### Exercise description
For every entry below, give an exact repeat and leave out the pictures.

(Page-level text extractions)
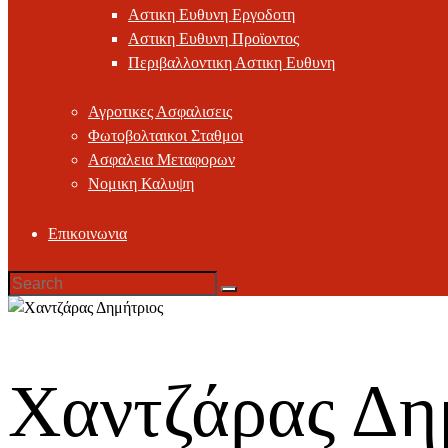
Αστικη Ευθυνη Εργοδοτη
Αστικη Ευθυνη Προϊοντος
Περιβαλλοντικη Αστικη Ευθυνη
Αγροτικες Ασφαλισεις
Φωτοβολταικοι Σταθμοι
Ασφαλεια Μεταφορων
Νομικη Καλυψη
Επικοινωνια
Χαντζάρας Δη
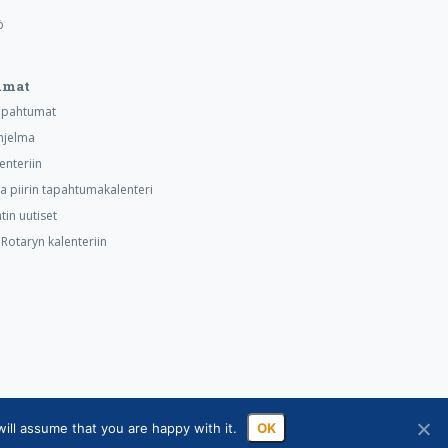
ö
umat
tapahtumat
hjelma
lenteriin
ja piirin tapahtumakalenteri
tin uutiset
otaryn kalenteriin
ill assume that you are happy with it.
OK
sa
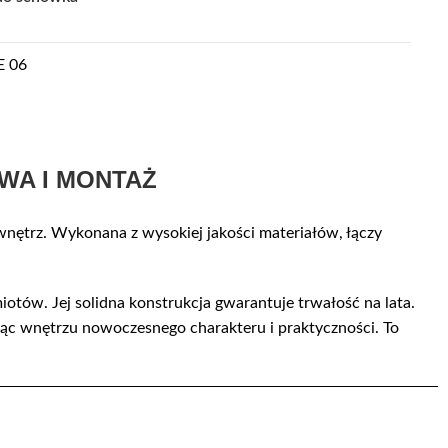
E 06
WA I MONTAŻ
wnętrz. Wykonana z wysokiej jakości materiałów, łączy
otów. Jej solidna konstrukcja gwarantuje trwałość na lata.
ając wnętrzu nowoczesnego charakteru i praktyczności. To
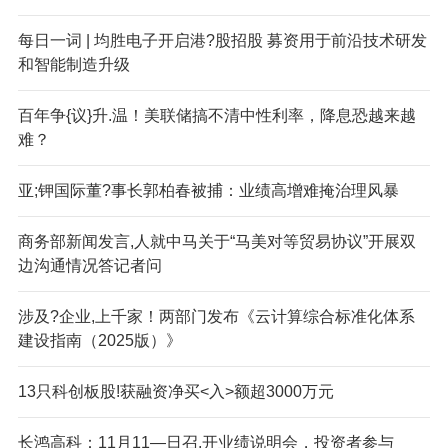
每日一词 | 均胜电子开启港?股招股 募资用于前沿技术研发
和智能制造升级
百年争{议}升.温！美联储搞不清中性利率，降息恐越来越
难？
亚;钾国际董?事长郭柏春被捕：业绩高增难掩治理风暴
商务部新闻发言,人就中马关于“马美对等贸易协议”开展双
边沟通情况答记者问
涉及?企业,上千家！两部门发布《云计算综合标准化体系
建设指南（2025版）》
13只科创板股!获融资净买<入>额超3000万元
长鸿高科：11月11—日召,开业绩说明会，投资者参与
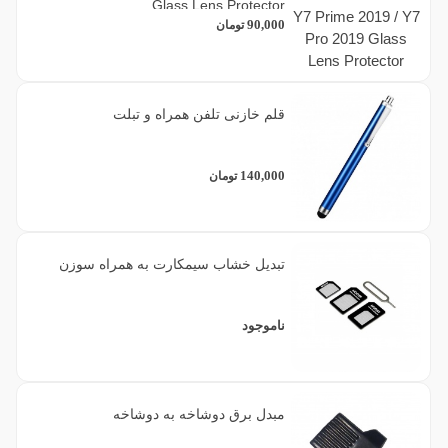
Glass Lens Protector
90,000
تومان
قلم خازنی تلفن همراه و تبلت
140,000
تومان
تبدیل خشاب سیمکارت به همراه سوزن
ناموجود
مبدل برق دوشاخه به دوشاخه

### Answer space
Αστικη Ευθυνη Εργοδοτη
Αστικη Ευθυνη Προϊοντος
Περιβαλλοντικη Αστικη Ευθυνη
Αγροτικες Ασφαλισεις
Φωτοβολταικοι Σταθμοι
Ασφαλεια Μεταφορων
Νομικη Καλυψη
Επικοινωνια
Χαντζάρας Δη
ö
umat
tapahtumat
hjelma
lenteriin
ja piirin tapahtumakalenteri
tin uutiset
otaryn kalenteriin
ill assume that you are happy with it.
OK
sa
E 06
WA I MONTAŻ
wnętrz. Wykonana z wysokiej jakości materiałów, łączy
otów. Jej solidna konstrukcja gwarantuje trwałość na lata.
ając wnętrzu nowoczesnego charakteru i praktyczności. To
每日一词 | 均胜电子开启港?股招股 募资用于前沿技术研发
和智能制造升级
百年争{议}升.温！美联储搞不清中性利率，降息恐越来越
难？
亚;钾国际董?事长郭柏春被捕：业绩高增难掩治理风暴
商务部新闻发言,人就中马关于“马美对等贸易协议”开展双
边沟通情况答记者问
涉及?企业,上千家！两部门发布《云计算综合标准化体系
建设指南（2025版）》
13只科创板股!获融资净买<入>额超3000万元
长鸿高科：11月11—日召,开业绩说明会，投资者参与
Glass Lens Protector
90,000
تومان
قلم خازنی تلفن همراه و تبلت
140,000
تومان
تبدیل خشاب سیمکارت به همراه سوزن
ناموجود
مبدل برق دوشاخه به دوشاخه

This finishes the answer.